### The task
Pull out each line of the rows below that contains the word "shown", copying every such line in full.

### Source material
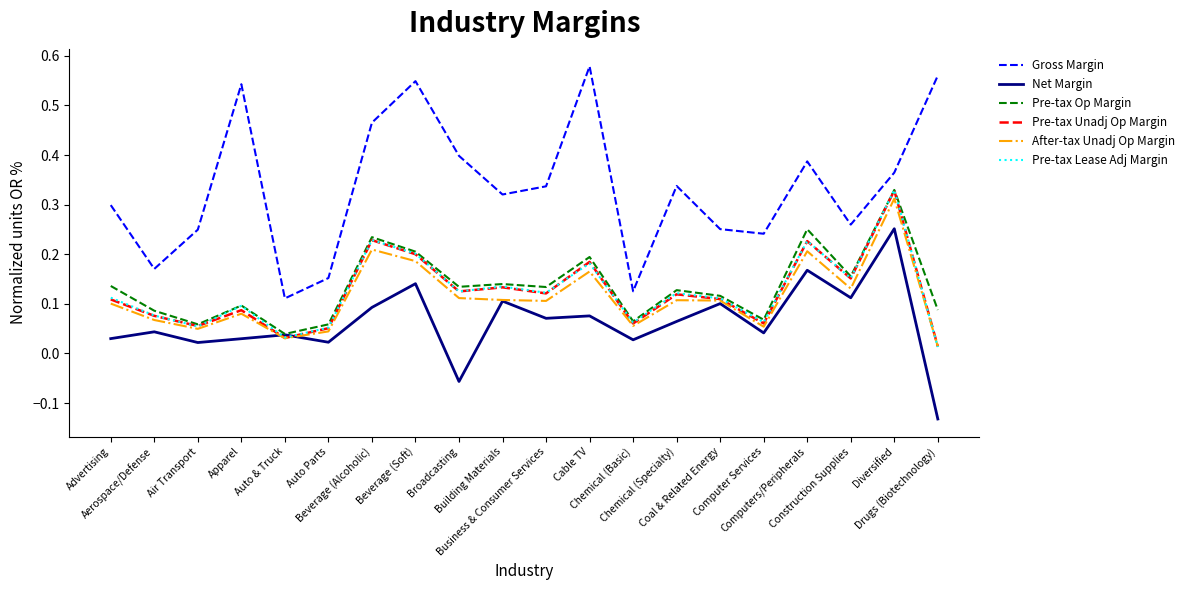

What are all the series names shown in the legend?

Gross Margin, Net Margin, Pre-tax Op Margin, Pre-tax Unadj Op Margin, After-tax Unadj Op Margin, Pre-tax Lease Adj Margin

---

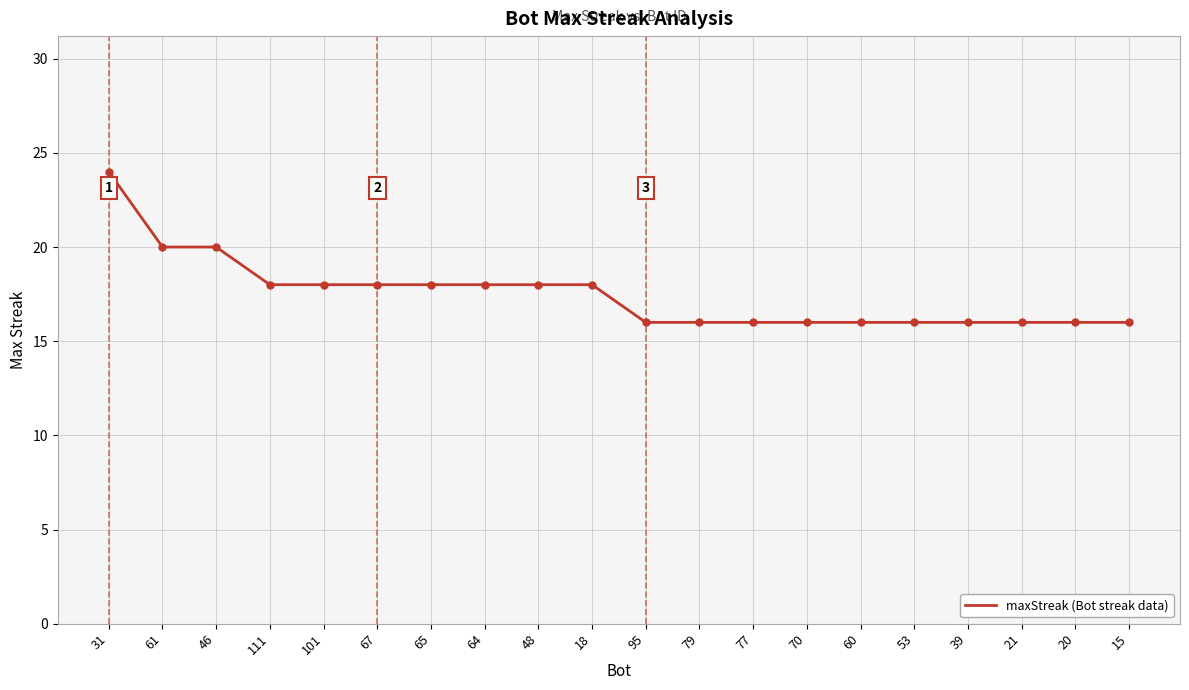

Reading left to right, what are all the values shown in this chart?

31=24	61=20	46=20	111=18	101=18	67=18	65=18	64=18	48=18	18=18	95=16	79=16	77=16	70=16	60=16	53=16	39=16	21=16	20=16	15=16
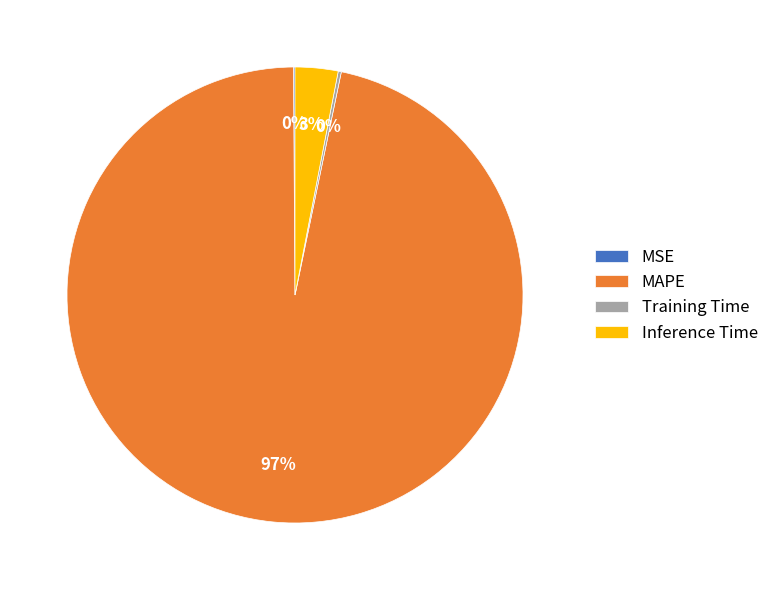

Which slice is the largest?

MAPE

### Output for this exercise
What are all the series names shown in the legend?
Reading left to right, what are all the values shown in this chart?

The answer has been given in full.